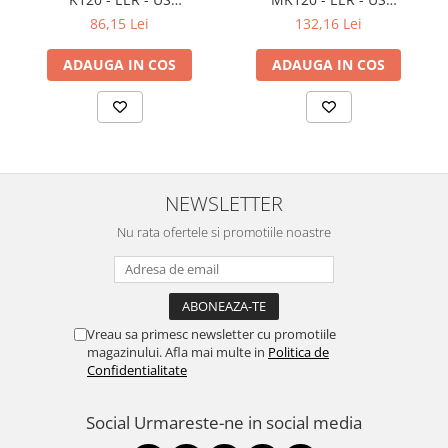
Televizoare & accesorii
International layout
International layout
86,15 Lei
132,16 Lei
Multiboard & Accessorii
ADAUGA IN COS
ADAUGA IN COS
Multimedia
Foto & Video
Cloud si Aplicatii SaaS
Sisteme Videoconferinta
NEWSLETTER
Securitate Date
Nu rata ofertele si promotiile noastre
Firewall
Antivirus
Vreau sa primesc newsletter cu promotiile
magazinului. Afla mai multe in
Politica de
Confidentialitate
Social
Urmareste-ne in social media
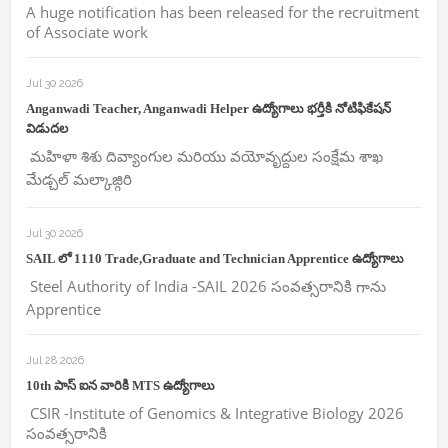
A huge notification has been released for the recruitment
of Associate work
Jul 30 2026
Anganwadi Teacher, Anganwadi Helper ఉద్యోగాలు భర్తీకి నోటిఫికేషన్
విడుదల
మహిళా శిశు దివ్యాంగుల మరియు వయోవృద్దుల సంక్షేమ శాఖ
మేడ్చల్ మల్కాజ్గిరి
Jul 30 2026
SAIL లో 1110 Trade,Graduate and Technician Apprentice ఉద్యోగాలు
Steel Authority of India -SAIL 2026 సంవత్సరానికి గాను
Apprentice
Jul 28 2026
10th పాస్ ఐన వారికి MTS ఉద్యోగాలు
CSIR -Institute of Genomics & Integrative Biology 2026
సంవత్సరానికి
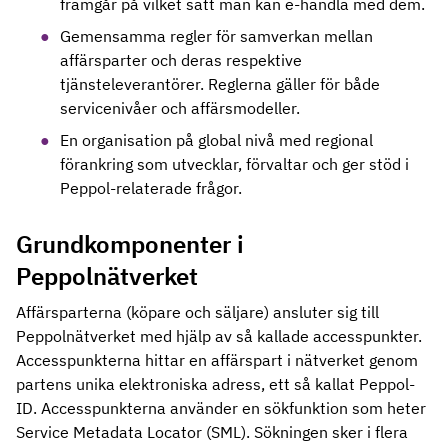
framgår på vilket sätt man kan e-handla med dem.
Gemensamma regler för samverkan mellan
affärsparter och deras respektive
tjänsteleverantörer. Reglerna gäller för både
servicenivåer och affärsmodeller.
En organisation på global nivå med regional
förankring som utvecklar, förvaltar och ger stöd i
Peppol-relaterade frågor.
Grundkomponenter i
Peppolnätverket
Affärsparterna (köpare och säljare) ansluter sig till
Peppolnätverket med hjälp av så kallade accesspunkter.
Accesspunkterna hittar en affärspart i nätverket genom
partens unika elektroniska adress, ett så kallat Peppol-
ID. Accesspunkterna använder en sökfunktion som heter
Service Metadata Locator (SML). Sökningen sker i flera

────

- **Task prompt**:
Some lines in the data above hold the string "Peppolnätverket". Find and copy each of them.

- **Exercise solution**:
Peppolnätverket
Peppolnätverket med hjälp av så kallade accesspunkter.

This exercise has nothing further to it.